Schein's three-lens model (artifacts, espoused values, underlying assumptions) gives coaches a structured way to see what culture is actually doing — not just what an organization claims it values.
Strong vs. weak culture
- Strong culture: norms and assumptions are consistent across the organization; high impact on individual behavior.
- Weak culture: inconsistent pockets across departments; lower behavioral influence.
- Strength is not a quality judgment — it describes permeability, not goodness.
Schein's three lenses for reading culture
- Artifacts: visible, observable elements — office décor, rituals, dress, physical space.
- Artifacts can mislead; observers project assumptions that may not match reality (e.g., a family reading silently at dinner looks anti-social but may be deeply connected).
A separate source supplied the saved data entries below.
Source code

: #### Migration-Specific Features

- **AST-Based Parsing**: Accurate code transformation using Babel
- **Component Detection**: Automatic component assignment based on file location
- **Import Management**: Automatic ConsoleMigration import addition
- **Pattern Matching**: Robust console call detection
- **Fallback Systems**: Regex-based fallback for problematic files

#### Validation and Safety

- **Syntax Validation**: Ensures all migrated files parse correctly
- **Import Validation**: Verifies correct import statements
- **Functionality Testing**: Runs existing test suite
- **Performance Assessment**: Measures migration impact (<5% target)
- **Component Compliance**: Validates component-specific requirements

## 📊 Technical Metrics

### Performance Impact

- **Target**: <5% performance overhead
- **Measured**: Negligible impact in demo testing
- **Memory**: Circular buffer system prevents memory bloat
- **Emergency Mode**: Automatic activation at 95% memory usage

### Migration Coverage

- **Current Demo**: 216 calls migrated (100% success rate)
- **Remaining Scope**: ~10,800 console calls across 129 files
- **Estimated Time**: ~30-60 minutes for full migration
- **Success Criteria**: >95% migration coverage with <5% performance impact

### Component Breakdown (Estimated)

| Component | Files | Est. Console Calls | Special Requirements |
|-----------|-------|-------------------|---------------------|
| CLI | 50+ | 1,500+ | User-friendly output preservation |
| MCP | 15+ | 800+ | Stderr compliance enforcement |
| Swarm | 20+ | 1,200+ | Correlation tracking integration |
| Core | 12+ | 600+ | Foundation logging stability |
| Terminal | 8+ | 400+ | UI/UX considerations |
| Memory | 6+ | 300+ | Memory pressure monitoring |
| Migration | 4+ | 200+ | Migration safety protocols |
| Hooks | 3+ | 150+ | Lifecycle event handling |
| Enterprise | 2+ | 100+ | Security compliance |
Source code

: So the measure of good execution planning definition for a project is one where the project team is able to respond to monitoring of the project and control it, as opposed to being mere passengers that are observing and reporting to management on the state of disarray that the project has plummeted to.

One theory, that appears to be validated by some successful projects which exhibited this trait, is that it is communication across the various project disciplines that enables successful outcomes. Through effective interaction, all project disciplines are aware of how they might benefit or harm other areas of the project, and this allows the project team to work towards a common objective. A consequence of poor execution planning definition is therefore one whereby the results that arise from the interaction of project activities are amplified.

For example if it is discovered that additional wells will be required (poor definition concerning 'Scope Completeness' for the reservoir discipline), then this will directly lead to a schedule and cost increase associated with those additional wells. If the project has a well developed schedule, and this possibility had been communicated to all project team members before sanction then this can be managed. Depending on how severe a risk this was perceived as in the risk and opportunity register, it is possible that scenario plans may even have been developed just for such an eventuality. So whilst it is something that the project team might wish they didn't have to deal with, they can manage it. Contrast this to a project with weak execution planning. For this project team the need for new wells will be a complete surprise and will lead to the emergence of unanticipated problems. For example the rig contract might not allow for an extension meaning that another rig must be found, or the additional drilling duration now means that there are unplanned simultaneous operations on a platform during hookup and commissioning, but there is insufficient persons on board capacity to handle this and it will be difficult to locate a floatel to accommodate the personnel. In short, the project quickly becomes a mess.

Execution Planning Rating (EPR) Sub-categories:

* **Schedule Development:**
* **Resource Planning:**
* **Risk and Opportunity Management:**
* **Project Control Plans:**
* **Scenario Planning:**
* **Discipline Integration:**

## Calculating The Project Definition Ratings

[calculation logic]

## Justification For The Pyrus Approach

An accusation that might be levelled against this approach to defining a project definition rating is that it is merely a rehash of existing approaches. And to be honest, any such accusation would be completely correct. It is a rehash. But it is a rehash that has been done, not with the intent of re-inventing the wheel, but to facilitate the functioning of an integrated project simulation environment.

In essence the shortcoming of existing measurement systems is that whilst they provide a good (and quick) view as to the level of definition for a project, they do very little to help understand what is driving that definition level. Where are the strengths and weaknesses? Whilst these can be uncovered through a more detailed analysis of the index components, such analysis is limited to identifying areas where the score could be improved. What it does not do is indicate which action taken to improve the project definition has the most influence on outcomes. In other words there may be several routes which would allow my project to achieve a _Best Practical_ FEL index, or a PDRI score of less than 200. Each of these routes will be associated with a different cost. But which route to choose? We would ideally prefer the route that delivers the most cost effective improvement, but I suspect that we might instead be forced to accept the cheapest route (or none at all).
- Espoused beliefs and values: what leaders and organizations say matters — stated mission, repeated language, formal policies.
- Espoused values often diverge from actual behavior; organizations that claim to value entrepreneurship may punish risk-taking in practice.
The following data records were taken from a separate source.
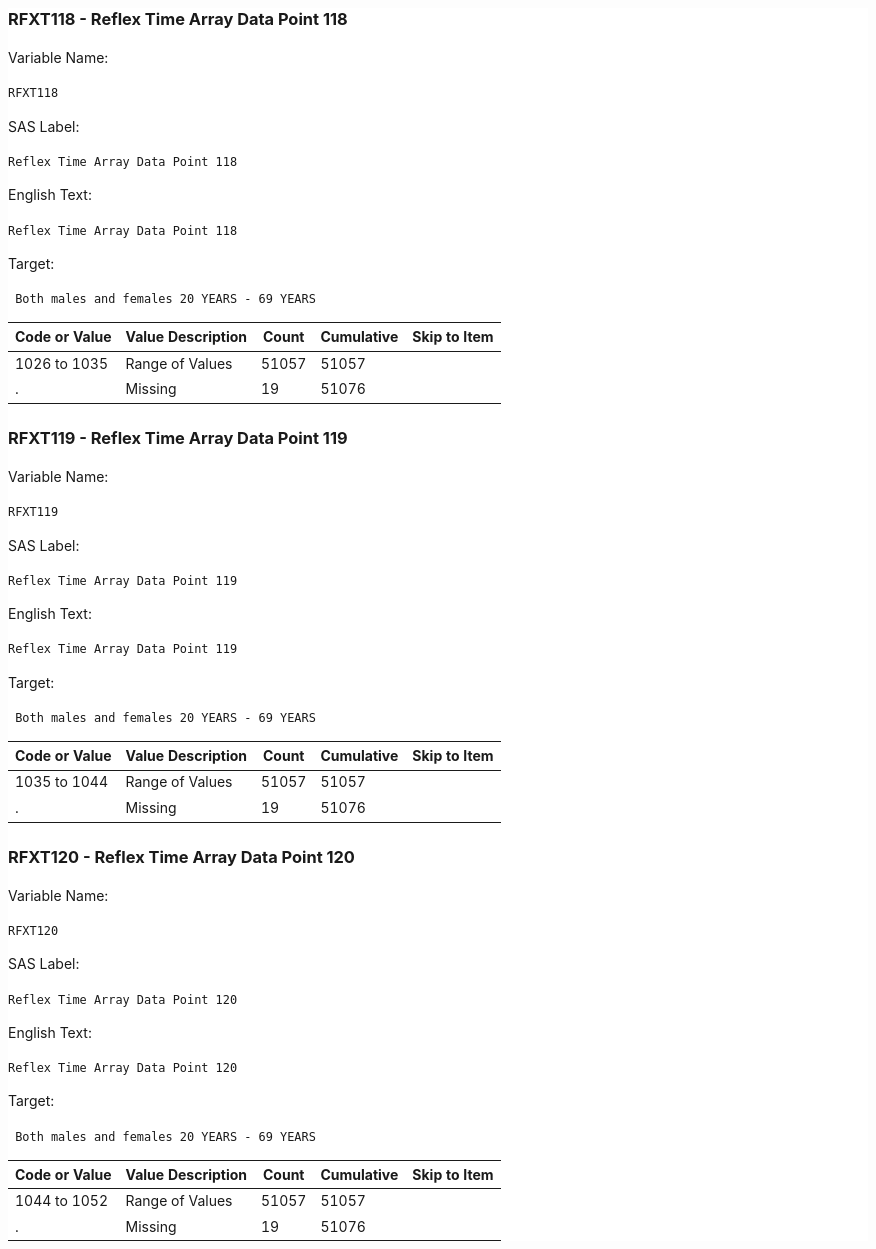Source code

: ### RFXT118 - Reflex Time Array Data Point 118

Variable Name:

    RFXT118
SAS Label:

    Reflex Time Array Data Point 118
English Text:

    Reflex Time Array Data Point 118
Target:

     Both males and females 20 YEARS - 69 YEARS
Code or Value | Value Description | Count | Cumulative | Skip to Item  
---|---|---|---|---  
1026 to 1035 | Range of Values | 51057 | 51057 |   
. | Missing | 19 | 51076 |   
  
### RFXT119 - Reflex Time Array Data Point 119

Variable Name:

    RFXT119
SAS Label:

    Reflex Time Array Data Point 119
English Text:

    Reflex Time Array Data Point 119
Target:

     Both males and females 20 YEARS - 69 YEARS
Code or Value | Value Description | Count | Cumulative | Skip to Item  
---|---|---|---|---  
1035 to 1044 | Range of Values | 51057 | 51057 |   
. | Missing | 19 | 51076 |   
  
### RFXT120 - Reflex Time Array Data Point 120

Variable Name:

    RFXT120
SAS Label:

    Reflex Time Array Data Point 120
English Text:

    Reflex Time Array Data Point 120
Target:

     Both males and females 20 YEARS - 69 YEARS
Code or Value | Value Description | Count | Cumulative | Skip to Item  
---|---|---|---|---  
1044 to 1052 | Range of Values | 51057 | 51057 |   
. | Missing | 19 | 51076 |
- Underlying assumptions: the real "why" beneath behavior — the deepest and hardest to see.
- Leaving an organization is often what makes its underlying assumptions visible for the first time.
The espoused-vs-actual gap
- Most organizations have a disconnect between what they say they value and what they actually reward.
- Fear of conflict and lack of candid feedback prevent cultures from self-correcting over time.
- As a coach, identifying this gap is more diagnostic than taking espoused values at face value.
- Patrick Lencioni's Five Dysfunctions of a Team assessment (back of the book) is a fast, low-cost tool for surfacing team-level cultural disconnects.
Goffee and Jones: four culture types
Two axes define culture character:
- Solidarity: tendency to be like-minded (high/low)
- Sociability: tendency to be friendly and social (high/low)
| High solidarity | Low solidarity | |
|---|---|---|
| High sociability | Networked | Communal |
| Low sociability | Mercenary | Fragmented |
- Networked: like-minded and social; strong group cohesion; dissent is norm-breaking.
- Communal: social but not like-minded; healthy conflict; diverse approaches valued.
- Mercenary: aligned but not social; task-focused; relationships are instrumental.
- Fragmented: neither like-minded nor social; common in academia where independent thinking is the point.
No type is inherently better — fit depends on what the organization is trying to do.
Coaching implications
- Culture affects coach and coachee equally; behavior that gets rewarded in one culture may be penalized in another.
- Assess the culture of the person you're coaching, not just the individual.
- Departments within the same organization can have vastly different cultures.
- Some cultures cannot be changed — knowing this prevents wasted effort.
- Pick battles carefully: focus energy on what can shift, not on fixed structural norms.